Caciocavallo is an Italian cheese made from cow's milk. It is made into a gourd-like shape, about 11 3/4″ (30 cm) long and weighing about 5.5 lb (2.5 kg).
Caciocavallo cheese is produced in Calabria and some other regions of Italy. The taste of the cheese depends on its stage of maturity. A cheese that has matured for 10 days is sweet to the taste, while a spicy one takes more than half a year to mature.
Caciocavallo can be used to prepare top-notch Italian specialties. Cannelloni ripieni, typical of Calabrian cuisine, are magnificently scrumptious.
For 6 servings you will need 1 1/5 cups of a hard-wheat flour, 4 eggs, 1 pinch of salt, 17.5 oz baked pork, 2/5 cup grated Caciocavallo, nutmeg to taste, 3 tablespoons of oil, 3 tablespoons of olive oil.
Make the flour into a pile, form a well in it, break 2 eggs over it and add salt. Knead a dough, add 2/5 cup of warm water. Leave it for 20 min. Roll it out to about 3/4″ (2 cm) thick and cut out squares 4″ (10 cm) per side. Pour 12 1/2 cups of water in a pot and the oil.
Bring it to a boil and drop the dough squares in. Boil for 5 min. and take them out, dip them in cold water and put them on the table. Grind the meat, put it in a saucepan, pour in the sauce from the boiling and saute for 5 min. Sprinkle with nutmeg.
Pour the olive oil in a deep tray. Put 2 tablespoons of stuffing in each square and sprinkle with 1 teaspoon of the cheese. Wrap them into rolls, pour the sauce from the frying over them and sprinkle on the remaining cheese. Bake 15 min. at 392°F (200°C), remove from the oven, pour on 2 whipped eggs and bake for another 5 min.

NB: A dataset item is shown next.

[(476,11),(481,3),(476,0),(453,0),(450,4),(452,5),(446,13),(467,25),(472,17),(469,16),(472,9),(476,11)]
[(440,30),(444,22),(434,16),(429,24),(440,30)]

Fusilli alla Siracusana is another fine delicacy. For it you will need 1 eggplant, 2 peppers, 24.5 oz tomatoes, 1 bunch of basil, 2/5 cup grated Caciocavallo, 4 anchovies, 3 1/3 tbsp of pitted olives, 2 tablespoons of capers, 14 oz fusilli (a type of pasta), 6 tablespoons olive oil, salt to taste.

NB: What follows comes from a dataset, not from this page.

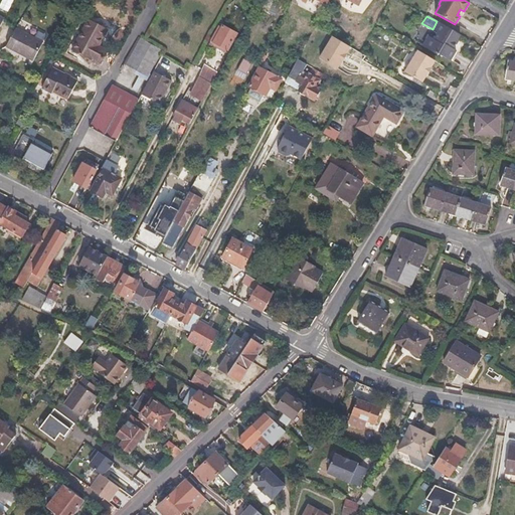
[(107,51),(98,46),(107,29),(89,19),(71,50),(91,60),(92,58),(101,63),(107,51)]
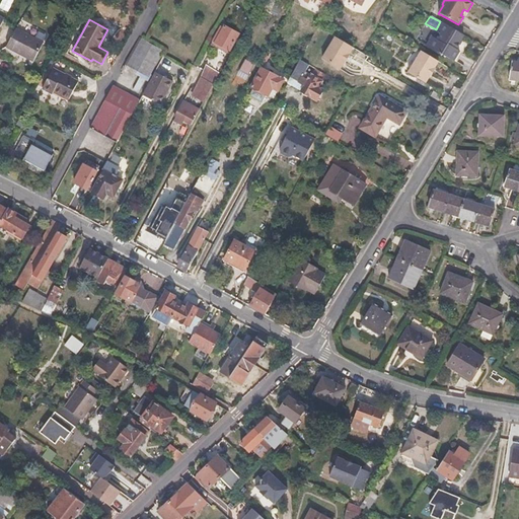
[(461,34),(440,21),(436,29),(435,30),(440,32),(436,40),(431,36),(425,47),(451,62),(457,51),(454,50),(460,40),(459,40),(461,34)]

The fusilli can be substituted with spiral or plain macaroni.
Cut the eggplant into cubes, salt and leave to drain out the bitter juice. Roast the peppers, peel and cut them finely. Parboil the tomatoes with boiling water, peel and cut them finely. Chop the anchovies and olives finely as well.

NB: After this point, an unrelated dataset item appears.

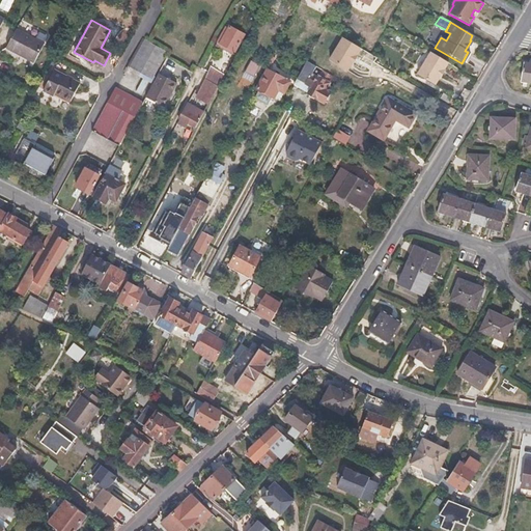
[(230,26),(228,29),(225,28),(222,35),(224,36),(220,44),(234,52),(244,33),(230,26)]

Fry the eggplant until golden, add the tomatoes and fish, salt, and saute for 15 min. Pour 12 1/2 cups of water in a pot, add salt and bring to a boil. Throw in the fusilli and boil al dente - for the core to be firm.
Add the peppers, olives and capers to the sauce and saute for 2 min. Add the fusilli and the remaining olive oil and saute another 2 min. Serve sprinkled with Caciocavallo and generously decorated with basil leaves.